▶ [WHAT THE TASK REQUIRES]: In the OCR Toolbox page below, rewrite the paragraph beginning "This tool uses the Tesseract Optical Character Recognition (OCR) engine" as a short bulleted list that keeps its main facts.

▶ [QUOTED PASSAGE]:
OCR Toolbox

Per installation
Per month
Per 1000 API calls

This tools in this Optical Character Recognition (OCR) plugin that allows other apps to detect and read text in images. Using the integrated deep learning-based text detection model EAST and running on the Tesseract OCR open-source engine, this easy-to-use plugin brings OCR capabilities to apps requiring image text detection and recognition.

#ocr #text #tools


  • FindText: Detects text in input images using the EAST text detection model
  • ProcessEastResult: A conversion tool that transforms the output tensor of an EAST model into standard VisionAppster data formats
  • TesseractOcr: Reads text in an input image using the Tesseract engine

Release details:

Current version
Last updated
Component ID
Apr 8, 2020, 11:24 AM
Sep 27, 2020, 10:27 PM
tool Documentation

Tesseract OCR

Reads text in the given image.

This tool uses the Tesseract Optical Character Recognition (OCR) engine, which utilizes training data files for different languages and scripts. The engine is able to recognize characters and read texts with the character sets of the languages that these data files are trained for. The English trained data file is included in the component and used by default. This means that the output text contains only characters used in English texts. In ambiguous cases, it may also tend to return words belonging to English language rather than those belonging to other languages having the same character set. Data files for other languages are available in https://github.com/tesseract-ocr/tessdata_best and https://github.com/tesseract-ocr/tessdata_fast. New data files can also be trained and customized using Tesseract training tools. To add a new data file, copy it in the directory components/com.visionappster.tools.ocr/1/resources in the VisionAppster installation. This tool supports also the compressed archive format used by Tesseract for the data files. See the language parameter for selecting the data files to be loaded.

▶ [DATA PROVIDED]:
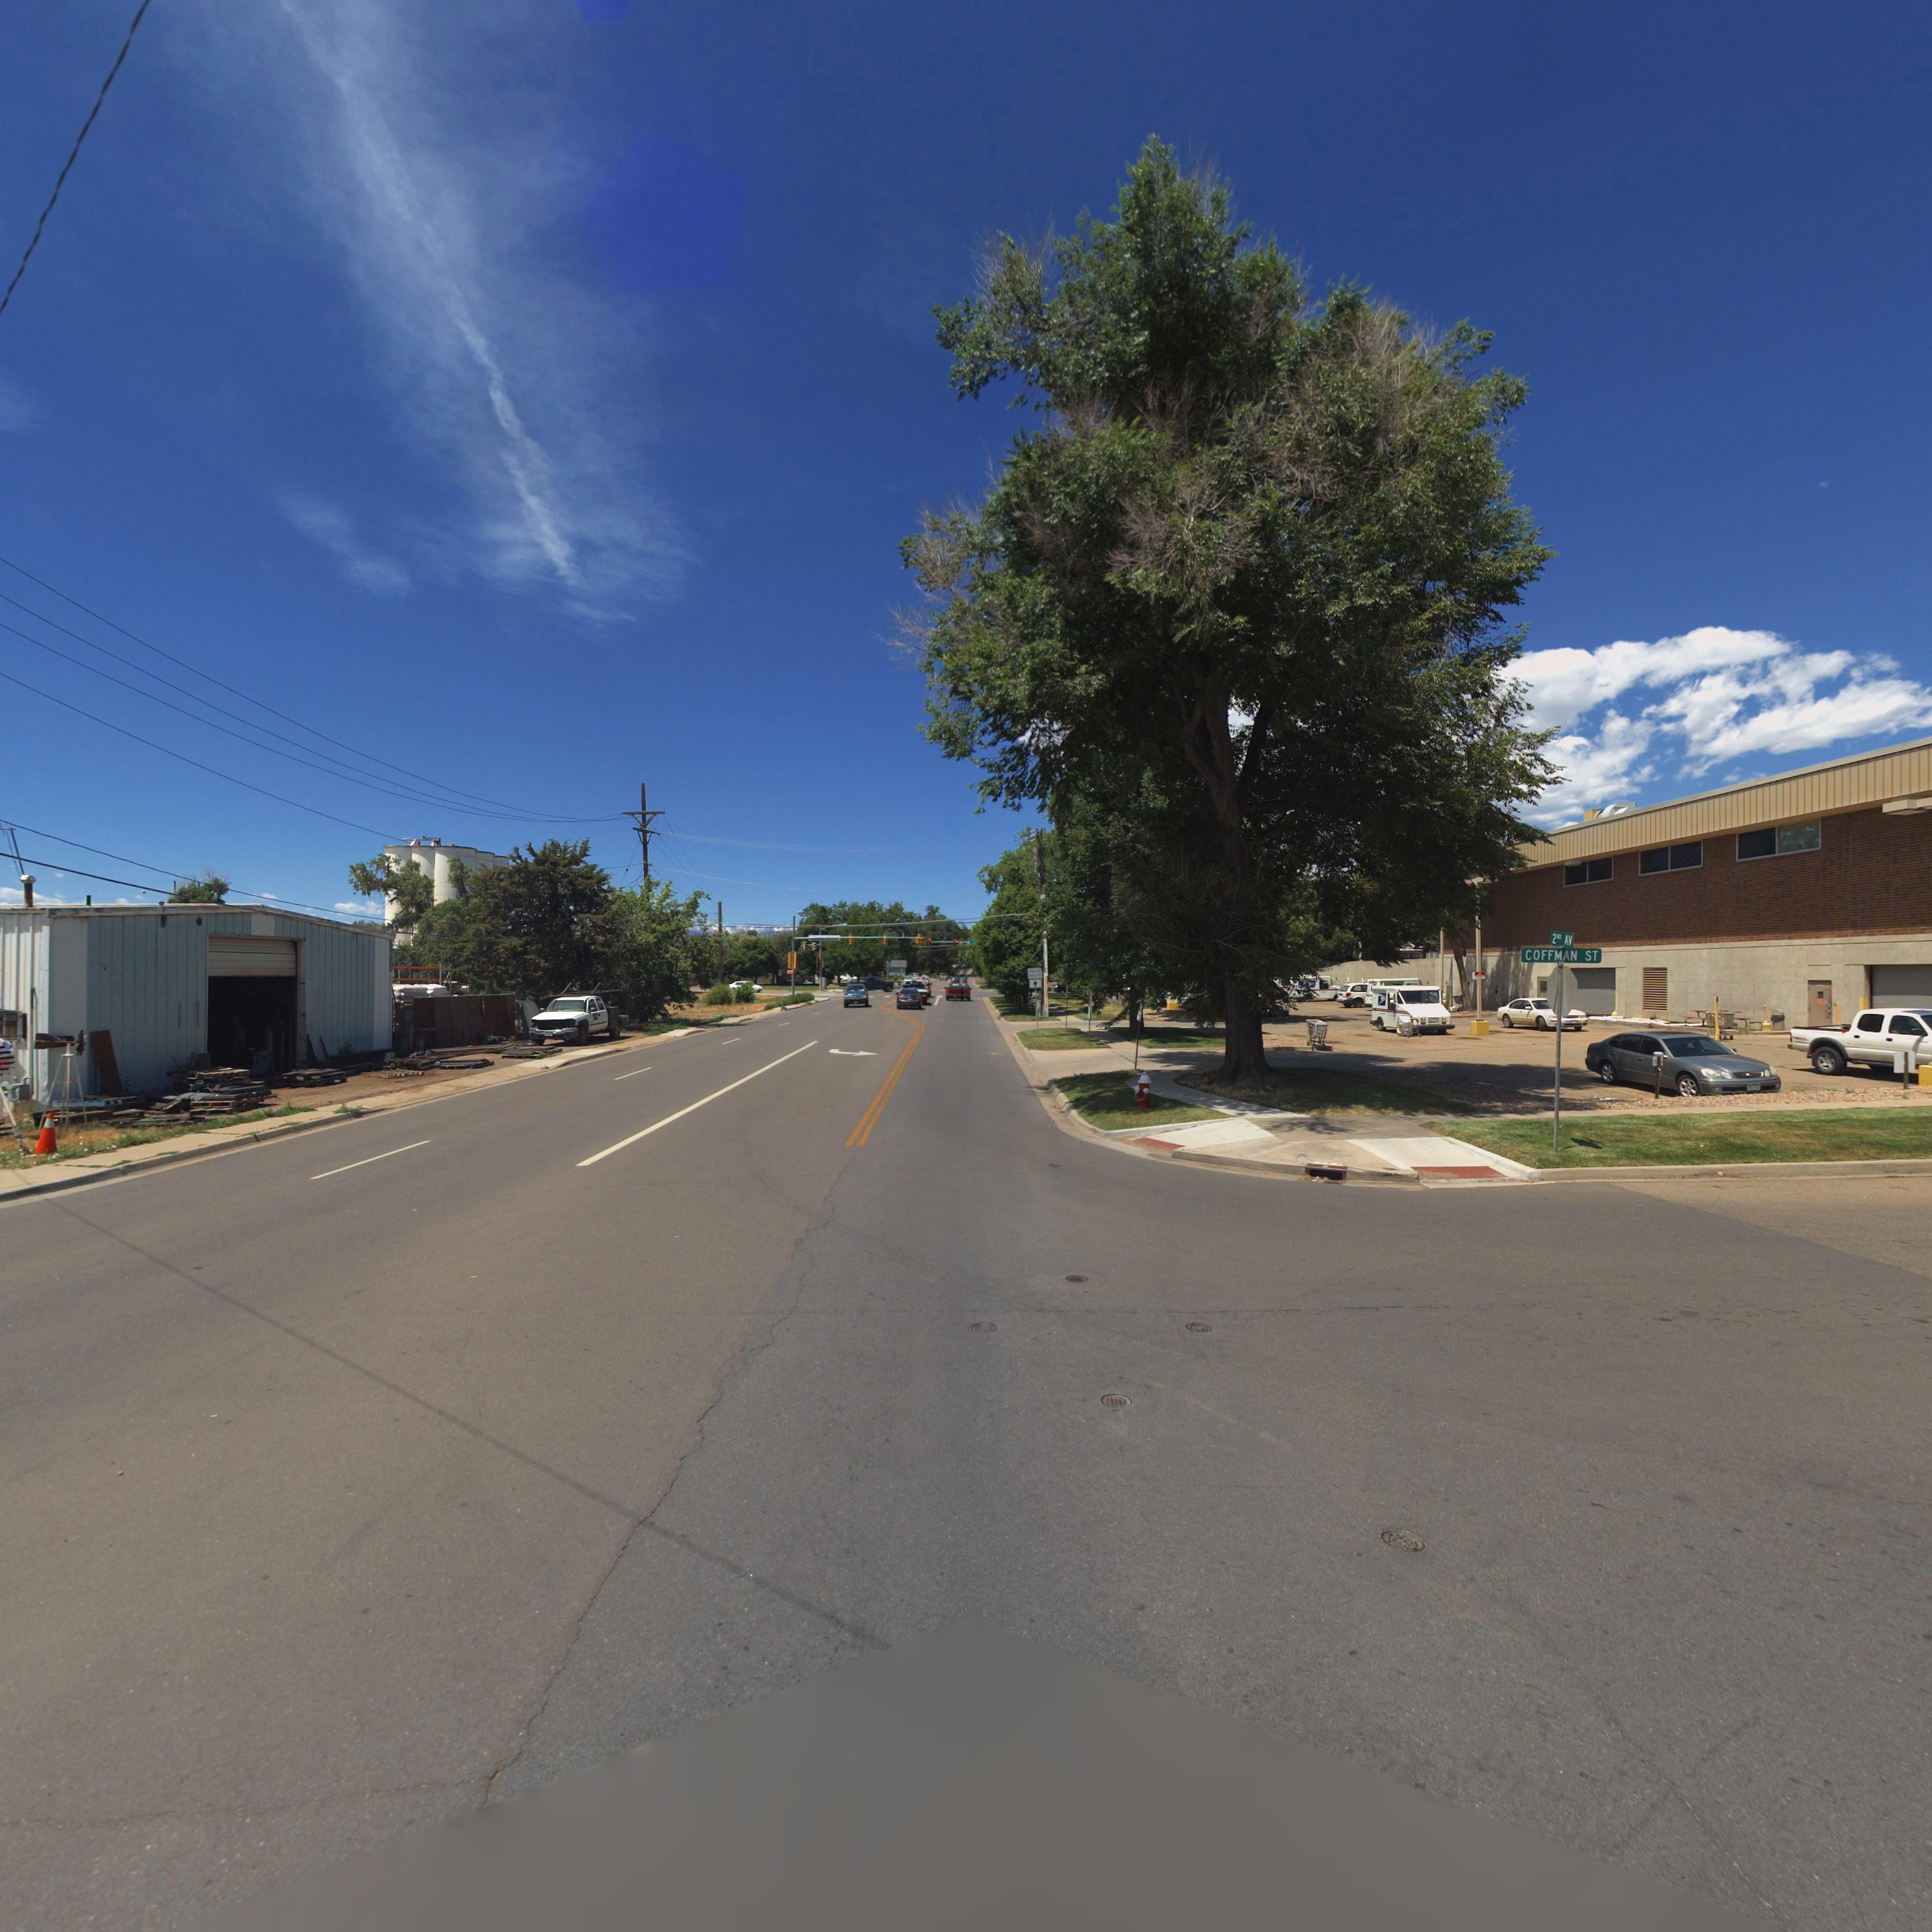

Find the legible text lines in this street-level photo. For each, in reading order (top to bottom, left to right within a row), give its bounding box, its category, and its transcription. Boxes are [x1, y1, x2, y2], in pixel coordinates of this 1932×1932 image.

▶ [CORRECT RESPONSE]:
- The tool runs on the Tesseract OCR engine. The engine reads text using data files for particular languages and scripts, and it recognizes only the character sets those files cover.
- The English data file comes with the component and is used by default. Output therefore contains only characters used in English. In ambiguous cases, it may favor English words over words from other languages that share the same character set.
- Data files for other languages are available at https://github.com/tesseract-ocr/tessdata_best and https://github.com/tesseract-ocr/tessdata_fast. New data files can be created and customized with Tesseract's own tools.
- To add a data file, copy it into components/com.visionappster.tools.ocr/1/resources in the VisionAppster installation. Tesseract's compressed archive format for data files is also supported.
- The language parameter selects which data files are loaded.